Dokumenttext >>
-=-=-=-=-

Beim britischen Onlinehändler Ocado erledigen hunderte Roboter den Einkauf. Dessen Technologie kommt nun vermehrt nach Europa. Der KURIER hat das neueste Logistikzentrum in Luton, im Norden von London, besucht.
Der quaderförmige Bot – seines Aussehens wegen vom Team „Waschmaschine“ getauft – saust auf die Besuchergruppe zu. Er bleibt abrupt aber millimetergenau über einem Rasterloch stehen, um einen roten Einkaufskorb, den er im Inneren mit sich trug, abzustellen. Kaum ist der Bot weitergedüst, fährt ein Greifarm in eine nahe Kiste, kommt mit einer Packung Toast am Sauggreifer nach oben und lässt diese in den Einkaufskorb gleiten.
Roboter bei der Arbeit
Man muss kurz innehalten, wenn man den Hive, den Bienenstock, im Ocado-Logistikzentrum im Londoner Speckgürtel Luton betritt. Zu surreal wirkt die Szene: Auf einem riesigen Raster, Bienenwaben gleich, sausen hunderte Bots in alle Richtungen – stets in rasantem Tempo aber ohne einander zu berühren. Ein mechanischer Tanz, der dabei in Windeseile den Einkauf erledigt.

-=-=-=-=-

Zu bearbeitende Aufgaben >>
(1) Nenne alle geografischen Namen, die im Text über die Ocado-Roboter vorkommen.
(2) Fahre mit dem Text über die Ocado-Roboter im Anschluss an seinen letzten Satz fort.

-=-=-=-=-

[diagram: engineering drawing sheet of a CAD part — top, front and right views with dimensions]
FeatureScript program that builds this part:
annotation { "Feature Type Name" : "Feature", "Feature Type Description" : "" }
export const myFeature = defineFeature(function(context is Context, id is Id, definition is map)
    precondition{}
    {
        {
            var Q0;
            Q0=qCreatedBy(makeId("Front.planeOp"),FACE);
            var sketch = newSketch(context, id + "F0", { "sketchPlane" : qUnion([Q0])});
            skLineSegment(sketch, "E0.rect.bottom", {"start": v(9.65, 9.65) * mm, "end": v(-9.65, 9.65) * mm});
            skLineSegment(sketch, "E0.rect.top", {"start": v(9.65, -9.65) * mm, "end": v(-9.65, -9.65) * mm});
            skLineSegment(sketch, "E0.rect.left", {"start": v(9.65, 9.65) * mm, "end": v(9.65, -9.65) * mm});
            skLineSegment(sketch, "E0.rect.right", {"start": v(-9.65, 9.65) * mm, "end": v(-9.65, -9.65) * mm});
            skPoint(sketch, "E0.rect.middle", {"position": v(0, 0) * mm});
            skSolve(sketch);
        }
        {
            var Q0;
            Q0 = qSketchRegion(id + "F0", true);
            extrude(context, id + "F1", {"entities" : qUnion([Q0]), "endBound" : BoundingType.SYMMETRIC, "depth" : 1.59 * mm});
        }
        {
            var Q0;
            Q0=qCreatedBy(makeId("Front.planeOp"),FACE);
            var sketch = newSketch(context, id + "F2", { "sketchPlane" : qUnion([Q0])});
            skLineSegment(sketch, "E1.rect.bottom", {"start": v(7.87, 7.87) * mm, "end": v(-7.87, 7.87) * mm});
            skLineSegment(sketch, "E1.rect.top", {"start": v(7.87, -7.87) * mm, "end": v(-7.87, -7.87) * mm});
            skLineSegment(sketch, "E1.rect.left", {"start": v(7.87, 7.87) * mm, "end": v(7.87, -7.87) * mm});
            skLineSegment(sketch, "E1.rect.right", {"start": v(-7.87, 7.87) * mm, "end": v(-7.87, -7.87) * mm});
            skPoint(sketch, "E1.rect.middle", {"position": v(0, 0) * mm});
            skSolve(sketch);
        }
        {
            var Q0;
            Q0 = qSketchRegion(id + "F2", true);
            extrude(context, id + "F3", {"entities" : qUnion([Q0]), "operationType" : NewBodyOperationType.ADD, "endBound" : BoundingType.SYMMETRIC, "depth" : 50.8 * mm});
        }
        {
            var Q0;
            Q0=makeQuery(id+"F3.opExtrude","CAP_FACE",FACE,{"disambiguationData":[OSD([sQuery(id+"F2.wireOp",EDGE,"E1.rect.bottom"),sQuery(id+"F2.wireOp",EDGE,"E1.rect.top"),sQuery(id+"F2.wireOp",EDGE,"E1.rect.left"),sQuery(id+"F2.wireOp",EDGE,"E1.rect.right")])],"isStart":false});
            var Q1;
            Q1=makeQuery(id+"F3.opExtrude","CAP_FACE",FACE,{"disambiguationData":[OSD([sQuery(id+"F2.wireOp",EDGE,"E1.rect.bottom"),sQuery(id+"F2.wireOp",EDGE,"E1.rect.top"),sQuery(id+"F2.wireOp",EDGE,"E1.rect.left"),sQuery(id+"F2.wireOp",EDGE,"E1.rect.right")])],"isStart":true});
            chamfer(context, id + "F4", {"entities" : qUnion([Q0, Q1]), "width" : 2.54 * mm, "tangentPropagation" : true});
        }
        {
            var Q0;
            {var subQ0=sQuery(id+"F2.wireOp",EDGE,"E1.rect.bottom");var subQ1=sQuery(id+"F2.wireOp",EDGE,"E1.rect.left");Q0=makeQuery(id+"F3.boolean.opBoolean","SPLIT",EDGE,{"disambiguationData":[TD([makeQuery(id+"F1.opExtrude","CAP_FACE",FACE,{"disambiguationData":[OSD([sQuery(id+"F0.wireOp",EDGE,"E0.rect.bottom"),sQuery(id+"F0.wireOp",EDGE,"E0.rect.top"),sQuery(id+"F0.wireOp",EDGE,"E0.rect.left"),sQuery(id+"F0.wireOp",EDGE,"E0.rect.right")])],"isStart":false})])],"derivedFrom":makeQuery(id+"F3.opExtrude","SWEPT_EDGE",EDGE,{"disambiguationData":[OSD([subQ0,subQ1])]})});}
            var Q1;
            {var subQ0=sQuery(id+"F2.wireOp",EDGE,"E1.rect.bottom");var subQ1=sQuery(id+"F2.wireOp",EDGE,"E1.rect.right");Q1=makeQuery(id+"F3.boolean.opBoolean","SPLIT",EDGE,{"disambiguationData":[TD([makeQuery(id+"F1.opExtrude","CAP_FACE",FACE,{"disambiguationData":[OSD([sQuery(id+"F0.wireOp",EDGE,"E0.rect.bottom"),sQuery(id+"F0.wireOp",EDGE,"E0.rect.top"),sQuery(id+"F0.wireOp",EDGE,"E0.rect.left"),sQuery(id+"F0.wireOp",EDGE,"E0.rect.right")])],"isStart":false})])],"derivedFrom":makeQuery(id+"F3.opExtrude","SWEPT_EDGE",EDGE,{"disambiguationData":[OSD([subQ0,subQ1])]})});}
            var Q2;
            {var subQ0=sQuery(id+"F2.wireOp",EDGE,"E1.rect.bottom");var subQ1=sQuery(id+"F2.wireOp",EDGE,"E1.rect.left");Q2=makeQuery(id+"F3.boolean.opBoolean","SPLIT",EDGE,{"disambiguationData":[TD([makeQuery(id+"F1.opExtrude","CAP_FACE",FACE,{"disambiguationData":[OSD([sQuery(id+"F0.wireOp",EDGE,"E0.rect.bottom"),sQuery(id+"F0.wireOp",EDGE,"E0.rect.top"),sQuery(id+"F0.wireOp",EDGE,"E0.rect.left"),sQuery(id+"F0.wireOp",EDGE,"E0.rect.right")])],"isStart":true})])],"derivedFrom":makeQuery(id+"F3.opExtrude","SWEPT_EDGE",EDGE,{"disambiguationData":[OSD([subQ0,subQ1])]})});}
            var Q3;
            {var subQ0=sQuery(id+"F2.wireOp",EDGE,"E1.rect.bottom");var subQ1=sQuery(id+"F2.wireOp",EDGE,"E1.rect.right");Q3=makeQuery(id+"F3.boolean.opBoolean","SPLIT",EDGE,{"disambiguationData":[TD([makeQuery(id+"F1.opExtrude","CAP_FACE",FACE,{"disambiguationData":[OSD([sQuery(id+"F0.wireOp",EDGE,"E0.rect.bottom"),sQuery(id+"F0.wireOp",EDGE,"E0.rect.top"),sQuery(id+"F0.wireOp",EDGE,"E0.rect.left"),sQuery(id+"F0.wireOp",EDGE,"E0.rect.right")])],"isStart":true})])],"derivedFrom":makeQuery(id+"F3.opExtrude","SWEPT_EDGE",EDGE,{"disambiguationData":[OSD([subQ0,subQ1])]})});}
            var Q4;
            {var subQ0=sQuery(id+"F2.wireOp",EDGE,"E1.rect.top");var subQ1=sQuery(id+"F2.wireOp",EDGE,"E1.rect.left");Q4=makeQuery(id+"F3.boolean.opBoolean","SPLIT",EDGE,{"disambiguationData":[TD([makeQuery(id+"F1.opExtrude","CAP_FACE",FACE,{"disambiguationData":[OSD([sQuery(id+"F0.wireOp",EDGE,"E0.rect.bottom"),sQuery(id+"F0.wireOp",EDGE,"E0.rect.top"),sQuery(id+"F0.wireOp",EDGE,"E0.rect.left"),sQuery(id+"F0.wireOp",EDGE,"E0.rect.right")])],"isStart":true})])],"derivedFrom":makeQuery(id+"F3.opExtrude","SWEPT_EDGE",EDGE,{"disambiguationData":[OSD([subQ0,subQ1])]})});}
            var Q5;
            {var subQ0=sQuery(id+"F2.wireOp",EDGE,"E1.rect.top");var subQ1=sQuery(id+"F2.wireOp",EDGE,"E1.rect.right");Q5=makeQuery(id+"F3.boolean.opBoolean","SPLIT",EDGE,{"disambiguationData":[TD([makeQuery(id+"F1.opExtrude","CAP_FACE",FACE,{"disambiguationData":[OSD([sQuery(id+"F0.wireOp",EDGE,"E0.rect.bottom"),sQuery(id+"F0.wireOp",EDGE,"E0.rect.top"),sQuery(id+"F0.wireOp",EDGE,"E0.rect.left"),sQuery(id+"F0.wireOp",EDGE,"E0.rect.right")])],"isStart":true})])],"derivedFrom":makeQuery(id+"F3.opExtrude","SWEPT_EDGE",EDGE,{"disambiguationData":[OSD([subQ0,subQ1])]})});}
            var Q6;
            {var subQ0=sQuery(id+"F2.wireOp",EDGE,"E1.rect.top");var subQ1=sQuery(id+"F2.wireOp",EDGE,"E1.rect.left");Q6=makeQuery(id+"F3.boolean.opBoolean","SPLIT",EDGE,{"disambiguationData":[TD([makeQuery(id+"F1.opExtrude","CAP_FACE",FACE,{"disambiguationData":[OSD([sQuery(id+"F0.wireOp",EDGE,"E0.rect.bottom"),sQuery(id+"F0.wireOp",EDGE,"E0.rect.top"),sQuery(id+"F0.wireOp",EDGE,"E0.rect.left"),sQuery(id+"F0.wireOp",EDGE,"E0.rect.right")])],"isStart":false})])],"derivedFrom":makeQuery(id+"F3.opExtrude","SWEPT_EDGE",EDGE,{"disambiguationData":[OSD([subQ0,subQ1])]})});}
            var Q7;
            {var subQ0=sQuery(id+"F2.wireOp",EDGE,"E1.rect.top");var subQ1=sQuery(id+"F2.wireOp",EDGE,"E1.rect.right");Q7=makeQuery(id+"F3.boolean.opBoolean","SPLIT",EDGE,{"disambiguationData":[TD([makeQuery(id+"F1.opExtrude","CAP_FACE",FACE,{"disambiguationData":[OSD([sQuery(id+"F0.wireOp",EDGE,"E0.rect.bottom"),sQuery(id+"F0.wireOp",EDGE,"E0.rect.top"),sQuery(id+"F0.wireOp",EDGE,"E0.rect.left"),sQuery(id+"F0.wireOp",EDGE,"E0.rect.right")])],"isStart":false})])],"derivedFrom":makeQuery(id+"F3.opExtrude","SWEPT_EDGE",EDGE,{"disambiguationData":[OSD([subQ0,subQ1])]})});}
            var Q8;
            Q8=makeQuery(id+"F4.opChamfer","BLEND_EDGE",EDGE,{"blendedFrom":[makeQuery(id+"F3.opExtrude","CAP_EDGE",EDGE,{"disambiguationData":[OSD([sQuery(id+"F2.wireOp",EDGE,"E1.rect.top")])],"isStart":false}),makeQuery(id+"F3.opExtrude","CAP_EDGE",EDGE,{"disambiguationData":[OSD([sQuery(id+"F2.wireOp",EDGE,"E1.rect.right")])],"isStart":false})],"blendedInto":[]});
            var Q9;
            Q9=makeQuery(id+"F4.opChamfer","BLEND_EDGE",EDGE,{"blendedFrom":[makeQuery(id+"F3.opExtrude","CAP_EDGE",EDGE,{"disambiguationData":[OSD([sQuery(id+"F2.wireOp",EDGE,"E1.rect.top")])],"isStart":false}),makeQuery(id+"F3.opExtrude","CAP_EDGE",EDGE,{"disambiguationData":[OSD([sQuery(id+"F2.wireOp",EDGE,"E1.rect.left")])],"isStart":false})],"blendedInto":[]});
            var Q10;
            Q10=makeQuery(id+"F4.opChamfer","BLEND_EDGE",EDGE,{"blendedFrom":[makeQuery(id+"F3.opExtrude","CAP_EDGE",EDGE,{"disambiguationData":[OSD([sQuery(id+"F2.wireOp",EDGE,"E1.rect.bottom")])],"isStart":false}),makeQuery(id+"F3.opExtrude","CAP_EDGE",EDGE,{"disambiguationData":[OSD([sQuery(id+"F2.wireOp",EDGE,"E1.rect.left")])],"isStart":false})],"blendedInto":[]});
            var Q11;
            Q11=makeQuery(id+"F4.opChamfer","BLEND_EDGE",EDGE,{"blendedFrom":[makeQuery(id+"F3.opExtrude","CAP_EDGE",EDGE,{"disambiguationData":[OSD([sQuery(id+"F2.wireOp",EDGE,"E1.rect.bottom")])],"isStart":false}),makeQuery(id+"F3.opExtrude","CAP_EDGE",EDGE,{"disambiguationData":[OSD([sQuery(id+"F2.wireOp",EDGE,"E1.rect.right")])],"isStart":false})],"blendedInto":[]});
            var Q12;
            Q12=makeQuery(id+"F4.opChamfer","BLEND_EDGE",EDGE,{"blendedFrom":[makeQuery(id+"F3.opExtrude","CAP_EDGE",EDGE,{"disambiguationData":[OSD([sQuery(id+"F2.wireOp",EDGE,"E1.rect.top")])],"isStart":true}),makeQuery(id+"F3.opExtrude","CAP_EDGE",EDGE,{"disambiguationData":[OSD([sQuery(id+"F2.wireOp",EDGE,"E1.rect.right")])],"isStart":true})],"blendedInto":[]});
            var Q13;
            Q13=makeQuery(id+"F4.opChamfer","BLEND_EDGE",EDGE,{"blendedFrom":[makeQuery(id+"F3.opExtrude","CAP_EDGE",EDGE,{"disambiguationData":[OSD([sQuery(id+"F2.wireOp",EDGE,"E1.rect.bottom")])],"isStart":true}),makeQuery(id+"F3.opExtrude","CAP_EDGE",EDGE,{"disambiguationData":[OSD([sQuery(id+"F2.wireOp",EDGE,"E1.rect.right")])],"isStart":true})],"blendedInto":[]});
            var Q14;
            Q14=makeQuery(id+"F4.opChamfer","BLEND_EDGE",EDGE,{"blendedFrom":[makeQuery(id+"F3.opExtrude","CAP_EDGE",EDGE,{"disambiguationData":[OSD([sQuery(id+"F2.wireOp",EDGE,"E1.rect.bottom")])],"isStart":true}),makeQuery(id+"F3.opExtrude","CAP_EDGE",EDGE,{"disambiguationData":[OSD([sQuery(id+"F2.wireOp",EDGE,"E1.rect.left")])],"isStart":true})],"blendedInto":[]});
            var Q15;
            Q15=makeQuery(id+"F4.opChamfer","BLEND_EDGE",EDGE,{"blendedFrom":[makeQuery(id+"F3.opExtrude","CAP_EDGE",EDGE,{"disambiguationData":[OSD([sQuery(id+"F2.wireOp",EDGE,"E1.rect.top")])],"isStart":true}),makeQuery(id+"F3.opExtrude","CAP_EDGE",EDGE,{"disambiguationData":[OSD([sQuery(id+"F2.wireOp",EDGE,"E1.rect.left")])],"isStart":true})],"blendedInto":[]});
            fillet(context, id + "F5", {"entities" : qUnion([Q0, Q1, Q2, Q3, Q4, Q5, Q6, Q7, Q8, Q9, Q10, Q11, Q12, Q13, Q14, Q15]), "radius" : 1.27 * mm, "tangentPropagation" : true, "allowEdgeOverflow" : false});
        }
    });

-=-=-=-=-

Liste der Antworten >>
(1) Europa, Luton, London

(2)
Der Greifarm legt die Produkte in die Einkaufskörbe.
Der Online-Wandel
Während die Österreicher Gebäck, Gemüse und Getränke weiterhin am liebsten vor Ort besorgen und die Supermarktkette Billa das Zustellgebiet für den Onlineshop zuletzt sogar wieder einschränkte, shoppen sechs von zehn Briten zumindest einige ihrer Lebensmittel online; 16 Prozent kaufen dabei hauptsächlich über App oder Website. Ocado ist nicht nur der am schnellsten wachsende Lebensmittelhändler des Landes, er hat diese Sparte auch wie kein anderer geprägt.
Gregor Ulitzka, Europa-Präsident von Ocado Solutions, der nun in die nächste Halle führt, sagt: „Den Lebensmittelhandel in der ein oder anderen Form, gibt es seit sich Menschen niedergelassen haben.“ Dabei sei alles Menschenmögliche ausprobiert worden: „Es gibt also keine Möglichkeit, dass Menschen schneller laufen oder mehr tragen– außer man fügt Technologie dazu. Und das ist, was wir tun.“
Gregor Ulitzka arbeitete elf Jahre bei Amazon, seit zwei Jahren ist er Europa-Chef von Ocado Solutions.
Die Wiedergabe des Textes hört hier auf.